Tu parles de mon exemple comme d’un repoussoir. Je dirais plutôt que j’ai volontairement pris une situation qui frappe l’esprit pour qu’on comprenne bien le changement de mentalité qu’implique la démonétisation. Au lieu de gratifier d’une somme d’argent en reconnaissance de l’utilité ou du service rendu, reconnaître directement un « droit au pouvoir d’achat ». C’est un peu abstrait comme formulation, et ce n’est pas vraiment ce que je veux dire, mais je n’ai pas réfléchi à exprimer ça de manière moins mesquine. Pour moi, la seule utilité de l’argent (fiduciaire, je m’oppose aux monnaies ayant une valeur intrinsèque), c’est de sortir de la plus grande limitation du troc, qui est la symétrie de l’offre et de la demande entre les deux acteurs: pour qu’il y ait échange, il faut que Robert ait des oeufs à offrir et ait besoin de clous, et que Marcel ait des clous et ait besoin d’oeufs. C’est très vite extrêmement limitant (bien que ça ne soit pas dérangeant dans une société peu spécialisée, à échelons locaux autonomes). L’argent permet de faire « sauter » l’offre et la demande d’un acteur particulier à n’importe quel autre, et à mon sens c’est réellement son utilité principale. La seconde étant la thésaurisation en prévision des revers de l’existence (le bas-de-laine, quoi) et l’investissement.

Les changements de la société, notamment l’ouverture des communautés villageoises et même urbaines, et l’essor de la spécialisation (en particulier depuis la révolution industrielle), ont petit à petit rendu le « troc de village » impraticable (si Robert n’a pas d’oeufs au moment où il va voir Marcel pour des clous, c’est pas grave: tout le monde se souvient que Robert doit tant d’oeufs à Marcel). La comptabilité objective que permet l’argent, ainsi que sa capacité à rendre le troc « glissant », ont naturellement fait qu’il s’est petit à petit immiscé dans une part toujours plus grande de l’activité humaine, au point qu’aujourd’hui, il est devenu difficile de concevoir que ce qu’on peut s’acheter avec l’argent n’est pas du à l’argent. On a justement perdu de vu que Robert a des poules et propose donc des oeufs, et que Marcel a une cloutière et sait l’utiliser, ce qui lui permet de proposer des clous.

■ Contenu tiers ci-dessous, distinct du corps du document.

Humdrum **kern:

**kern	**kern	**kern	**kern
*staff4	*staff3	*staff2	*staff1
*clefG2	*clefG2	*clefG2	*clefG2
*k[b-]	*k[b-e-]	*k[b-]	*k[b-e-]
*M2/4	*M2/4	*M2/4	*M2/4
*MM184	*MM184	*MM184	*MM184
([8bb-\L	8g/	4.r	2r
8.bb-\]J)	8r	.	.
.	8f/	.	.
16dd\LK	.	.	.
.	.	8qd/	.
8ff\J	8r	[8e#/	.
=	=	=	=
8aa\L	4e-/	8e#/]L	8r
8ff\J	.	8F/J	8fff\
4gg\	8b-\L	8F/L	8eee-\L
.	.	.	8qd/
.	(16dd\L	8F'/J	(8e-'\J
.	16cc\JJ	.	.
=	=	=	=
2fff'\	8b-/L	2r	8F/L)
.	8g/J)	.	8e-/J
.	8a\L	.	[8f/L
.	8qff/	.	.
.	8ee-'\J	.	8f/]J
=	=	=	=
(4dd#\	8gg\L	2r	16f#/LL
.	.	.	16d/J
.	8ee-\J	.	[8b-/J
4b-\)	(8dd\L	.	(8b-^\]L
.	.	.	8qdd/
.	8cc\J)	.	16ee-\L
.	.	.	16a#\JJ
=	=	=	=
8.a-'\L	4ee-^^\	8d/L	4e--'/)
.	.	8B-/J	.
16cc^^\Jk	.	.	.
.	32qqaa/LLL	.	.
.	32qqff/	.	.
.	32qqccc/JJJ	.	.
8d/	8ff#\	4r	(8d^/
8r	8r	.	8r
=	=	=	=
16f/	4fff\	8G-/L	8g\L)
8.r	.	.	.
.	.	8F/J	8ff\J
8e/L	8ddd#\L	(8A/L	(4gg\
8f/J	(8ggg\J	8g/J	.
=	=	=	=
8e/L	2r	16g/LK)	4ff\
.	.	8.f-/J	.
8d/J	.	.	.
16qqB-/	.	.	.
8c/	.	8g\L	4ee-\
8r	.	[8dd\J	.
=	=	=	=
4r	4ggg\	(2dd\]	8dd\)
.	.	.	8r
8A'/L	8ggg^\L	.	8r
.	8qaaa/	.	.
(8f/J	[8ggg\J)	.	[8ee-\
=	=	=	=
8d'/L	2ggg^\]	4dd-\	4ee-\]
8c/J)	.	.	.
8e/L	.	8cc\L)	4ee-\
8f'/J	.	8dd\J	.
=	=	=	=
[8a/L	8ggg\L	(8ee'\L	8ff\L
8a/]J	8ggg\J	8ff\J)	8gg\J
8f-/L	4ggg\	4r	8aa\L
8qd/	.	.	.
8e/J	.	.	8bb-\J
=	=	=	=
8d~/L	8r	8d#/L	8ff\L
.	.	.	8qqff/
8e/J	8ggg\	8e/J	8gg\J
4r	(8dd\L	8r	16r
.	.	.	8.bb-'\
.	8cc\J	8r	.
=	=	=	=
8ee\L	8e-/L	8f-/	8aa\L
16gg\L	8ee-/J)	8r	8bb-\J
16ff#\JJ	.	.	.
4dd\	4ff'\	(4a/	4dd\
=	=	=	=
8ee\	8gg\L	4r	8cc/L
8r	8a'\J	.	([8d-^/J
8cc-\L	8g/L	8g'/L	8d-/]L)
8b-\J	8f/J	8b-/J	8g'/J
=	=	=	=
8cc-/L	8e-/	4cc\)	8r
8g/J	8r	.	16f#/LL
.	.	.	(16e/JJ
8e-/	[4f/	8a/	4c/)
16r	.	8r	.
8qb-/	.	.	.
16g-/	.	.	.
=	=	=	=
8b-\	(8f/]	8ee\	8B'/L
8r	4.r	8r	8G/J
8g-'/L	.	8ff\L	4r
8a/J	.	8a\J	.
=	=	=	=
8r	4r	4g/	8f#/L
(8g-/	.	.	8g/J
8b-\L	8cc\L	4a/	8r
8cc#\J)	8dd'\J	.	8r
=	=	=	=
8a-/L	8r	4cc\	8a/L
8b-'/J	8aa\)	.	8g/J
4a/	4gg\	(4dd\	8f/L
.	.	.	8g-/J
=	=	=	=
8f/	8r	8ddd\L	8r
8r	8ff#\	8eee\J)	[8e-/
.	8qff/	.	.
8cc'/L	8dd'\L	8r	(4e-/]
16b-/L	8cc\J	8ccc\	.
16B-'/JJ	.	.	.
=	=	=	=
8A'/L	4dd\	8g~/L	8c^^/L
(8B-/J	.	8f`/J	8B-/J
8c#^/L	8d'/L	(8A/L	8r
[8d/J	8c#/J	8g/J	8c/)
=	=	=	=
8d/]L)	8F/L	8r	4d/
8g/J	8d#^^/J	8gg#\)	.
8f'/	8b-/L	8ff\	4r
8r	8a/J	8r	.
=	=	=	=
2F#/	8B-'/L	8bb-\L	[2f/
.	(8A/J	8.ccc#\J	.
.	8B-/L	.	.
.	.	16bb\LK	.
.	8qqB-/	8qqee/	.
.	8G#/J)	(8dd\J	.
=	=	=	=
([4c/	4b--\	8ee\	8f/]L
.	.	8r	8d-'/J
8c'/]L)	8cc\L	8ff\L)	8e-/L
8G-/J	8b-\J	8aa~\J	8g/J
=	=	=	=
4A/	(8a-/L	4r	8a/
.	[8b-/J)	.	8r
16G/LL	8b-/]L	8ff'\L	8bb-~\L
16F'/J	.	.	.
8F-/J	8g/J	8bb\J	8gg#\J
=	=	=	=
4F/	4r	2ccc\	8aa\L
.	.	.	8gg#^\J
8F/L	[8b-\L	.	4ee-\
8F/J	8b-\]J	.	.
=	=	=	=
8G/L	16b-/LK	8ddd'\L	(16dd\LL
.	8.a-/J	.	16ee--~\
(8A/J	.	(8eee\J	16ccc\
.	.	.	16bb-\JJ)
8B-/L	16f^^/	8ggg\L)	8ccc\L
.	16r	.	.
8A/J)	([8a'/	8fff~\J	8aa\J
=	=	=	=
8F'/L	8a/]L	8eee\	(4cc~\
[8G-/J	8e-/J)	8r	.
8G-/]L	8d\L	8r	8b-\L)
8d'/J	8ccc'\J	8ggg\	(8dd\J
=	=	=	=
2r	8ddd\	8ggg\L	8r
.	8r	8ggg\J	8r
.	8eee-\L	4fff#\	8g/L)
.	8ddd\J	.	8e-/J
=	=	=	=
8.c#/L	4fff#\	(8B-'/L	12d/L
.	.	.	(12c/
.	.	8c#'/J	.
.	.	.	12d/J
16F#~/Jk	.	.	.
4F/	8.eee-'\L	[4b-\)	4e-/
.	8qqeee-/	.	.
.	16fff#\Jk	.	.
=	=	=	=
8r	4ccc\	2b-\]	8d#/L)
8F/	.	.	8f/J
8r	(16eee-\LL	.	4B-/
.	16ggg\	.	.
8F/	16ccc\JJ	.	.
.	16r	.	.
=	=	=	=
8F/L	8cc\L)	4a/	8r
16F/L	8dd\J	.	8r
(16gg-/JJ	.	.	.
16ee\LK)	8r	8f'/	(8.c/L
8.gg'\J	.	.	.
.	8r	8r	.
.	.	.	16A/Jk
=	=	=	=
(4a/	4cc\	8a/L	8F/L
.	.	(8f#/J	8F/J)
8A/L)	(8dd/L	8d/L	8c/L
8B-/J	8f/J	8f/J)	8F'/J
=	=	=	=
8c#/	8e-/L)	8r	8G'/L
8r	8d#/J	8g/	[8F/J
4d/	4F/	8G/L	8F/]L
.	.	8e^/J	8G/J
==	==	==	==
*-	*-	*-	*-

Le RdB entérine cette mentalité, cette vision au travers du « pouvoir d’achat » et des écritures comptables, en oubliant complètement qu’avant l’échange, il y a la production. Enfin, ce n’est pas un reproche que je vais au RdB en particulier, juste une observation. On est pas riche de l’argent qu’on a, mais de ce qu’on peut se payer avec. Dans le cas des particuliers, c’est une phrase sans grand intérêt, car justement ça ne recouvre guère plus que la notion de « pouvoir d’achat ». Mais au niveau global, c’est à dire quand on inclut les entreprises, les institutions, les administrations, etc, la portée est déjà bien plus importante. Le jour où la production de pétrole sera tombée au quart de ce qu’elle est aujourd’hui, l’argent ne servira de rien pour faire démarrer et rouler la bagnole. Mon idée de la démonétisation, c’est justement de prendre conscience de ce rôle (quasi) exclusivement médiateur de l’argent, et d’inciter à réfléchir à la suppression de cette médiation sans impact sur le niveau de vie.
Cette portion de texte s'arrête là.